Over the past two to three decades the industry has begged for its next leap in technology – with the inefficiency of legacy systems remaining prevalent in many societies.
Remote ATC technology uses a data network to transfer images and information digitally from an airport (or airports) to another location. The images and information transmitted are then displayed on large screens surrounding air traffic controllers, a set-up which simulates the environment in a traditional ATC tower. The camera technology at remote facilities has advanced to the stage where it can cope with difficult light and weather conditions.
Although still an emerging technology, remote and digital towers are genuinely an already proven product.
Look to Budapest Airport - a digital facility is already in use and a full uptake of digital operations is planned by 2020. Or London City Airport, which aims to replace its traditional ATC tower with a remote facility in Swanwick by 2019.
In a recent development, the Indonesian Ministry of Transportation formalised an agreement for a Swedish delegation to conduct a 10-month study into potential deployment of remote ATC technology. The study will focus mainly on areas in eastern Indonesia, Kalimantan Island and the Papua province.
Sweden is a frontrunner in remote air traffic management, with the air navigation service provider Luftfartsverket having gained an authorised approval to construct a remote centre in the city of Sundvall way back in 2014. In partnership with Saab, Luftfartsverket was able to commission the new centre by taking control of air traffic services at Örnsköldsvik Airport, located 100kms away, in Apr-2015. As of late 2017, Sundsvall Timrå Airport's traditional ATC tower was also closed, with air traffic of both those airports now controlled entirely at the remote centre.
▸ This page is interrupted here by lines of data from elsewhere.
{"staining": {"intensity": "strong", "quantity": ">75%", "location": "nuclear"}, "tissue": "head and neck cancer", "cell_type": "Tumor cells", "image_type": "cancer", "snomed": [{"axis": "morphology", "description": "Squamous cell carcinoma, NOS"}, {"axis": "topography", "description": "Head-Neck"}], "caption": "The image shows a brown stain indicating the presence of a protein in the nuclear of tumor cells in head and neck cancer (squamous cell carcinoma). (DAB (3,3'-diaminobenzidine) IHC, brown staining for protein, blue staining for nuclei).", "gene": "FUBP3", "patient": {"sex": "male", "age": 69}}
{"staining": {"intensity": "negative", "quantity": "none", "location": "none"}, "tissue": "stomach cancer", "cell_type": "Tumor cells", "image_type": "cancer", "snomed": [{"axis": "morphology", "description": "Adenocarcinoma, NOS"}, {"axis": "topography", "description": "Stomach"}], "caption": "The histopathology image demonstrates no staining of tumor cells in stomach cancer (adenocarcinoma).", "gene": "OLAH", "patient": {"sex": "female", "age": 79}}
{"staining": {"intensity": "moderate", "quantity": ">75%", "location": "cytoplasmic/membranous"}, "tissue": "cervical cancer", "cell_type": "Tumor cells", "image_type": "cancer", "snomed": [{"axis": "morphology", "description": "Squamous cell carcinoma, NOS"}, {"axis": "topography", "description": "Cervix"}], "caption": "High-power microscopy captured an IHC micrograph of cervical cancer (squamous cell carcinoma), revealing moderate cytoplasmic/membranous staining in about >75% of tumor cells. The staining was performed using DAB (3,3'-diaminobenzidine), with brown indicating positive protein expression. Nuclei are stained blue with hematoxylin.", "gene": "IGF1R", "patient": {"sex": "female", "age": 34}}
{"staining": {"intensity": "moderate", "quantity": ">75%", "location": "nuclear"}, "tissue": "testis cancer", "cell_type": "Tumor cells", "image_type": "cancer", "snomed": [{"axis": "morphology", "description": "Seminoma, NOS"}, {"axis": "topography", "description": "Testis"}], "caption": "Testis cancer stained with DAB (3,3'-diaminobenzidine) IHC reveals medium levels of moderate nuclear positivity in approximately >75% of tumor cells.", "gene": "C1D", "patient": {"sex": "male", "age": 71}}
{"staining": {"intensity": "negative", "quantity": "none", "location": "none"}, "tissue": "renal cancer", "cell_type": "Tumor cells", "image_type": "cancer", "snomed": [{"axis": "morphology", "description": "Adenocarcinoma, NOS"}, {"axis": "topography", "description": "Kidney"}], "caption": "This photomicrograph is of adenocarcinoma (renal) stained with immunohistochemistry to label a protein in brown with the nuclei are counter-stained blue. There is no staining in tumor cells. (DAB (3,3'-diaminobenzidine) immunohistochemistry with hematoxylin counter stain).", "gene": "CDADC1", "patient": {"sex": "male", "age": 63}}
The potential for remote ATC operations is, therefore, rather rich in Indonesia. The nation’s geographical layout, with its thousands of volcanic islands and various airports in isolated locations, would stand to benefit radically from linking multiple airports to remote management locations.
The main advantage that remote ATC brings is cost – for both airports and air navigation service providers alike.
In a small airport, air traffic control can account for 30-40% of the operating costs. Linking airports to a remote facility means ATC personnel no longer have to be stationed in isolated locations, which in Indonesia’s case would place less pressure on the air navigation service provider AirNav Indonesia to train local personnel. Additionally, one air traffic controller could be responsible for traffic at multiple low-activity airports.
On a wider scale, it also means that new airport projects could leapfrog the need for construction of a costly traditional ATC tower, and instead could be integrated into ATC at a remote facility that has already been established. Overall, remote ATC is a cheaper service that can also free up valuable real estate on the airfield for more revenue opportunities.
But is having air traffic personnel stationed away from airport control towers really safe?
Like many sectors going through an advancement in technology, remote air traffic management is also subject to preconceptions that are not entirely true. Many argue that digital towers are only suitable for airfields of low complexity and low ATM volume.
In fact, the Civil Air Navigation Services Organization (CANSO) has addressed the concerns, with CANSO director Jeff Poole stating that while the traditional argument of ATM "has been that the human eye is better than technology...that is no longer true with fantastic technologies allowing much better visibility”.
Contrary to other concerns expressed by unionised personnel, CANSO also believes automation and digitisation in remote and digital facilities is actually aiding in a reduction of controller workload. Mr Poole adds: “I think ATCos are seeing that the digitised technology that is required for remote towers is actually improving their workstations and their working conditions".